**PROBLEM TO SOLVE:** Do any lines in the data below contain "Programa"? If so, copy every one of them.

**MATERIAL FOR THIS TASK:**
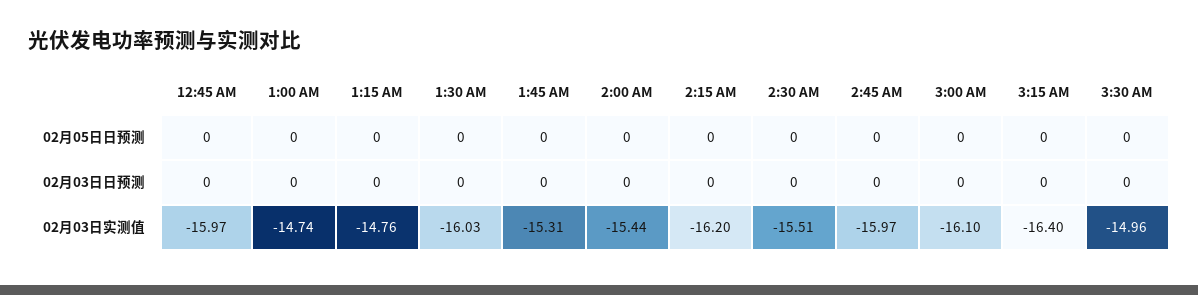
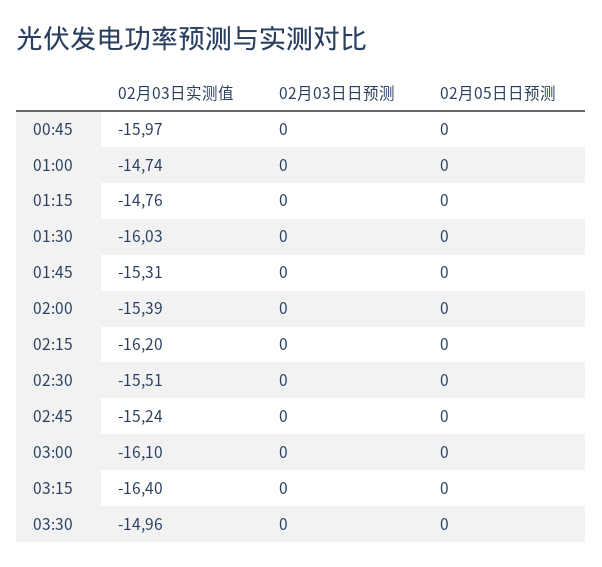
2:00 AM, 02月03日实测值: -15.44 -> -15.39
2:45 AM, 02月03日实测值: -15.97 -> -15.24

---

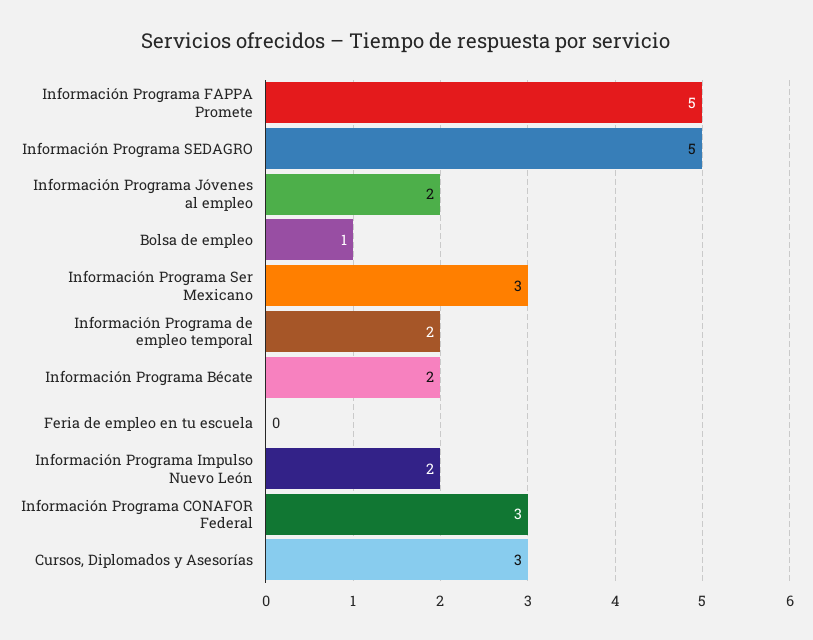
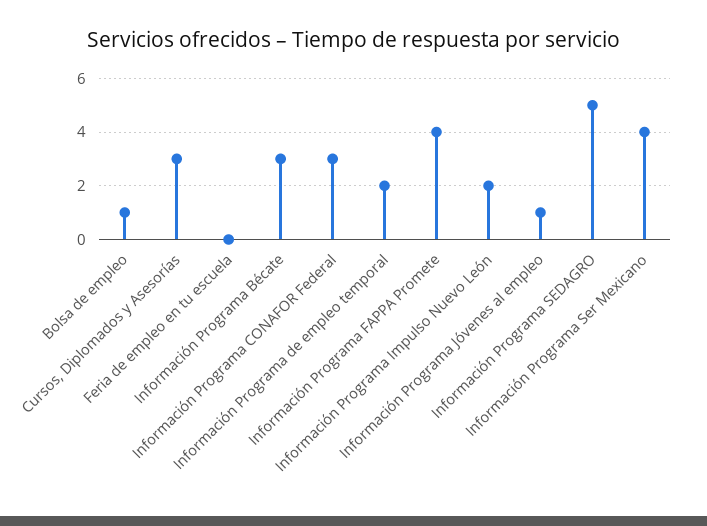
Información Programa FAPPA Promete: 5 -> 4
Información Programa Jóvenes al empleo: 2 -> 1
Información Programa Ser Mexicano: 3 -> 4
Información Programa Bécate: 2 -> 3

**ANSWER BOX:**
Información Programa FAPPA Promete: 5 -> 4
Información Programa Jóvenes al empleo: 2 -> 1
Información Programa Ser Mexicano: 3 -> 4
Información Programa Bécate: 2 -> 3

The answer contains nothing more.